## REQUIRED TASK
Please return the lines below word for word, leaving the pictures out of your answer.

## LISTED ENTRIES
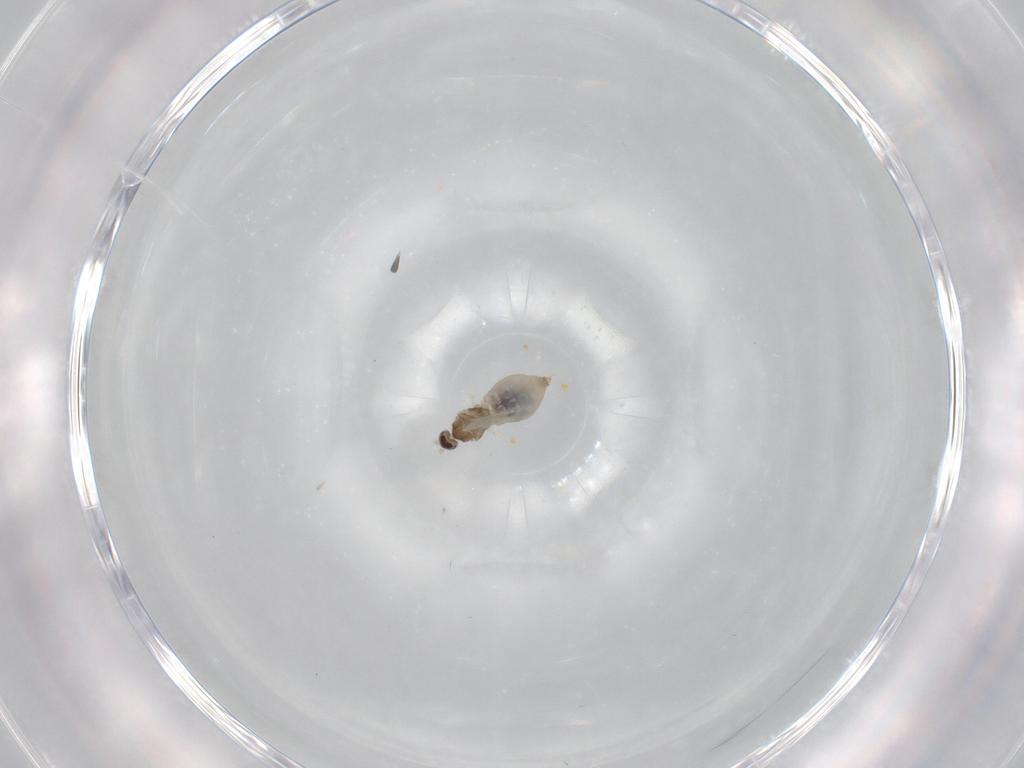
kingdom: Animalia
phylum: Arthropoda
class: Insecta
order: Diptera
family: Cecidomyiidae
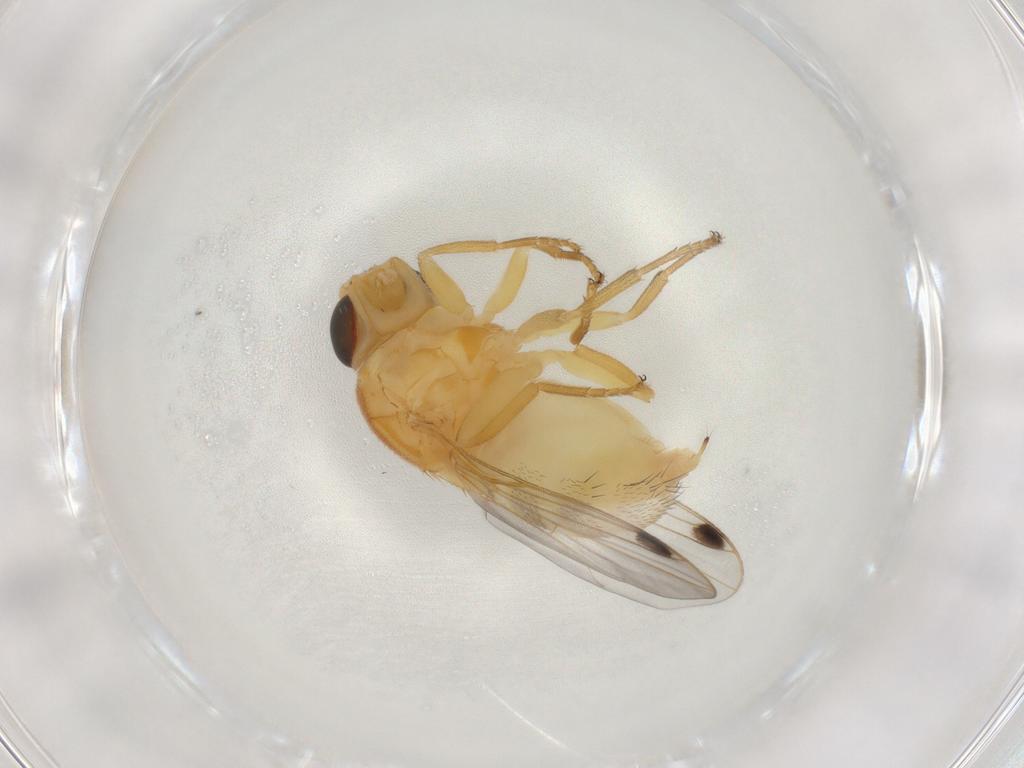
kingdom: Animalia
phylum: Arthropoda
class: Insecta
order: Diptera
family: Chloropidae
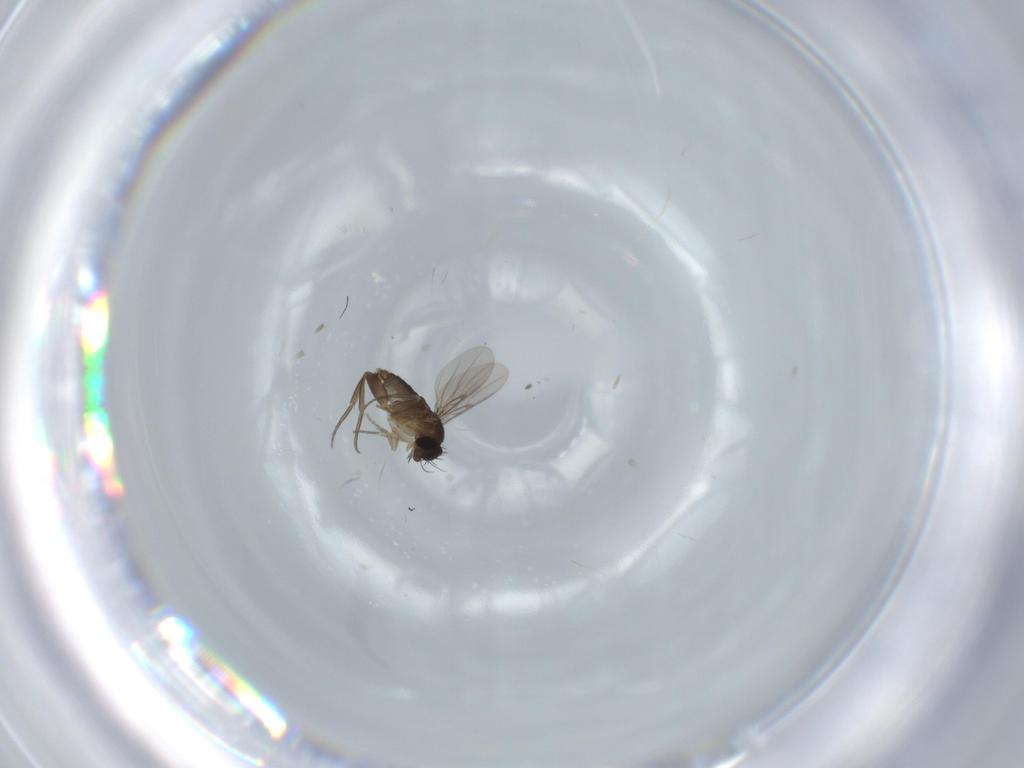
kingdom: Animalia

## TASK OUTPUT
kingdom: Animalia
phylum: Arthropoda
class: Insecta
order: Diptera
family: Cecidomyiidae
kingdom: Animalia
phylum: Arthropoda
class: Insecta
order: Diptera
family: Chloropidae
kingdom: Animalia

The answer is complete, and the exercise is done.